The U.S. dollar recovered some losses on Tuesday after plunging to almost two-week lows. Investors consolidated positions after a selloff overnight due to short-term optimism about the outlook for the U.S. economy.
The dollar lowered recently as hedge funds cut their long positions on the currency in April. Even though the U.S. jobs report on Friday was encouraging, along with a solid U.S. services activity reading on Monday, the greenback continued to decline.
The dollar index plummeted down as low as 92.527 in Asia, reaching its weakest point since March 25 before recovering some overnight losses. The currency skyrocketed to an almost five-month high at 93.439 a few days ago, before beginning downfall. However, overall sentiment turned positive for the greenback in quiet London trading. European stocks hit a record high, and bond yields stabilized.

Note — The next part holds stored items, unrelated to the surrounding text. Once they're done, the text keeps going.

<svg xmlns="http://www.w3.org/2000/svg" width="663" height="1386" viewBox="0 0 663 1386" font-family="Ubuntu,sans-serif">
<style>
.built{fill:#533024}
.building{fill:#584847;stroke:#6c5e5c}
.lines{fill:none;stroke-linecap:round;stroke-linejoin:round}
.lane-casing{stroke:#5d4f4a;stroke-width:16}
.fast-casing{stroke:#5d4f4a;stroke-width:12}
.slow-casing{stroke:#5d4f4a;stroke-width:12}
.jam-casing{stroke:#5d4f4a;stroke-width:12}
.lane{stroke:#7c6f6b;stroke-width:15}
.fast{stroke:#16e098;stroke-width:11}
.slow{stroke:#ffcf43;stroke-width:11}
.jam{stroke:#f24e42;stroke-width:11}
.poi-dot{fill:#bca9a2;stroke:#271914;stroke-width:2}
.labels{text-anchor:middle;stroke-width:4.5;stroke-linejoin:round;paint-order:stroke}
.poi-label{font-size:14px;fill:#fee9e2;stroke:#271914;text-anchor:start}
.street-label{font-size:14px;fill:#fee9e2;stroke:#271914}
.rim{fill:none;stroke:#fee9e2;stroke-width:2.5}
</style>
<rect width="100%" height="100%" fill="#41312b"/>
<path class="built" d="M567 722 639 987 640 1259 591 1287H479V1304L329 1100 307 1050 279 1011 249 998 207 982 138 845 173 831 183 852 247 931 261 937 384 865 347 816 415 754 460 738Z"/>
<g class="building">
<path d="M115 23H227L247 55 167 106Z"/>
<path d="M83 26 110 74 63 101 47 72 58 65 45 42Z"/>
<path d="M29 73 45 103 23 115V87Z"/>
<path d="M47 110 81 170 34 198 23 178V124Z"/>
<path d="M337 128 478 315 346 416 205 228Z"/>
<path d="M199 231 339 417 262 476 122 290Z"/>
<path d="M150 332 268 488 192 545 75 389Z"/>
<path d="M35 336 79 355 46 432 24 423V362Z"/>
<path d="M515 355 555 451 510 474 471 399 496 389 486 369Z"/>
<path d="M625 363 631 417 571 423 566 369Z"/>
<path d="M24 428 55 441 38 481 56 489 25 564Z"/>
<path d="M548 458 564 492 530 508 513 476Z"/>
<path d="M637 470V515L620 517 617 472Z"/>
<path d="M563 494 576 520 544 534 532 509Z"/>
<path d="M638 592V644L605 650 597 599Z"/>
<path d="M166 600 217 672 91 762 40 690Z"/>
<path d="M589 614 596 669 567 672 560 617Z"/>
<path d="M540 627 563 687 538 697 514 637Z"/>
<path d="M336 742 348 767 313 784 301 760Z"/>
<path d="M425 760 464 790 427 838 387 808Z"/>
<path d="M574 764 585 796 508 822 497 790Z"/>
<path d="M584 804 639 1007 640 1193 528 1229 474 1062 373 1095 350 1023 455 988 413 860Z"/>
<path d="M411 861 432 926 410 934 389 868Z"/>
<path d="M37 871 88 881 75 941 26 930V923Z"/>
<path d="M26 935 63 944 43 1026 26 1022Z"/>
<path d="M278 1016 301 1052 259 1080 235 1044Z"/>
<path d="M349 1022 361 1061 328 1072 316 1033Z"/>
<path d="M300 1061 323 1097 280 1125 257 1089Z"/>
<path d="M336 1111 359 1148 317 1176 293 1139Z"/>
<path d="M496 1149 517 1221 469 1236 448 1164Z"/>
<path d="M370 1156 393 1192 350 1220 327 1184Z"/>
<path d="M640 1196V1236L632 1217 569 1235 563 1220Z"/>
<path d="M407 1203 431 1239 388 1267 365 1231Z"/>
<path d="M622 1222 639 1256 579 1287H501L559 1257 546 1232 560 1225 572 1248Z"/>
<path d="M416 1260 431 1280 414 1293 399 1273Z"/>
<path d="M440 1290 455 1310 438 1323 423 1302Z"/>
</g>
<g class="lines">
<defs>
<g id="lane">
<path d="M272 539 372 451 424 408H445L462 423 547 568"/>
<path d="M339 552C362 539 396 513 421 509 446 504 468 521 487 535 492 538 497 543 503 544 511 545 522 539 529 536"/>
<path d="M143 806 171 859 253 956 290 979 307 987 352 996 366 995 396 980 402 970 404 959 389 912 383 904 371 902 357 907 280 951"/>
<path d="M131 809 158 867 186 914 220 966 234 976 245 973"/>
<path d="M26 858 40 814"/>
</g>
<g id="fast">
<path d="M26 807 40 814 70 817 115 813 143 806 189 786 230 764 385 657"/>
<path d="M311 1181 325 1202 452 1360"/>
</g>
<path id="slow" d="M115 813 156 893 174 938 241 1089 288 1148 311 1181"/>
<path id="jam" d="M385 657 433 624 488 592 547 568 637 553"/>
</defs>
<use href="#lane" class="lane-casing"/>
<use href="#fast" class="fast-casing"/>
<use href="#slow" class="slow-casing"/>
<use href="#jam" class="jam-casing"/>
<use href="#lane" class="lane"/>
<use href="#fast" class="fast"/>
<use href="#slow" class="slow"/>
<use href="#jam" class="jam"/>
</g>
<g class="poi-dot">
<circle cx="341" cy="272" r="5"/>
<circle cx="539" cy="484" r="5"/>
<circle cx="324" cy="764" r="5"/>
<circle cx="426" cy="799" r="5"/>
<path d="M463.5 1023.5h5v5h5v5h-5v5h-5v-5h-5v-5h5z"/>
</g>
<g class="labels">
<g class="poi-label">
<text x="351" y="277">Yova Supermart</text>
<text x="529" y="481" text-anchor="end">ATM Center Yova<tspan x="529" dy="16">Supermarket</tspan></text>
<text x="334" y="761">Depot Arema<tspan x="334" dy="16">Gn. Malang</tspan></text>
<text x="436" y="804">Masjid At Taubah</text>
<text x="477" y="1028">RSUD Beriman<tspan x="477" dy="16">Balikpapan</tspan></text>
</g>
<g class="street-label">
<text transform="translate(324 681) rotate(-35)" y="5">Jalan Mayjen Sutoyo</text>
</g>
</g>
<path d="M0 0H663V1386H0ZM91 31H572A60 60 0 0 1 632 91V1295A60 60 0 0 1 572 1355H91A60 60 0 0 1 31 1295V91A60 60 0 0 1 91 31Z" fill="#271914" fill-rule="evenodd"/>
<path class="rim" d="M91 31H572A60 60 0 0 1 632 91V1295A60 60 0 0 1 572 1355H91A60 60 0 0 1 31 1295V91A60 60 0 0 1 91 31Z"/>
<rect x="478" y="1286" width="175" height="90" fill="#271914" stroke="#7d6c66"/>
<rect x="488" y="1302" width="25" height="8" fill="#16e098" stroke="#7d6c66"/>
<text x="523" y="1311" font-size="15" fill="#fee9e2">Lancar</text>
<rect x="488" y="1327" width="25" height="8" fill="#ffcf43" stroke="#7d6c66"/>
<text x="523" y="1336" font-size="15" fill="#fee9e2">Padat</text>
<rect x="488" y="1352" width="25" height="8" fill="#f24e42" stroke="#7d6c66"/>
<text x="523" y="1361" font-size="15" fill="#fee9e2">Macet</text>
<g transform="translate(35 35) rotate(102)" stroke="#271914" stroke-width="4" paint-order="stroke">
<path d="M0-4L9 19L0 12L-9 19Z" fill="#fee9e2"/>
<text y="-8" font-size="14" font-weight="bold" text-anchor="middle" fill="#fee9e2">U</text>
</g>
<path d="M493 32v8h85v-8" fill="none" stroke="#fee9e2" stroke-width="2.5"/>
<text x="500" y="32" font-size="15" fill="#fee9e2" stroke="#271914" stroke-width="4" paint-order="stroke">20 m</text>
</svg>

As a result, the dollar index climbed up by 0.14% to 92.70 today. On Monday, it tumbled down by 0.43%, suffering its biggest single-day plunge since March. 17.
Will the Dollar Gain Again or Continue the Downtrend?
Marios Hadjikyriacos, an investment analyst at brokerage XM, noted that it’s difficult to be pessimistic on the greenback as the U.S. economy is already stronger than Europe’s. America is miles ahead in the vaccination race, as well, and has more stimulus coming.
On the other hand, some analysts think that further dollar gains will be difficult. Investors would need more evidence about the U.S. reflationary advantage against other major economies in gaining strength.
Mark McCormick, the global head of foreign-exchange strategy at TD Securities, stated that the USD level has already outstripped the pickup in non-U.S. growth expectations. He meant that there’s room for the dollar’s pause in its recent uptrend.
The pause in the greenback’s plunge undercut the euro’s rally. The common currency struggled to remain above $1.18.
Meanwhile, the Australian dollar dropped to $0.76415 on Tuesday, after surging forward by 0.8% at the beginning of the week. On Tuesday, the Reserve Bank of Australia said that it would leave policy unchanged.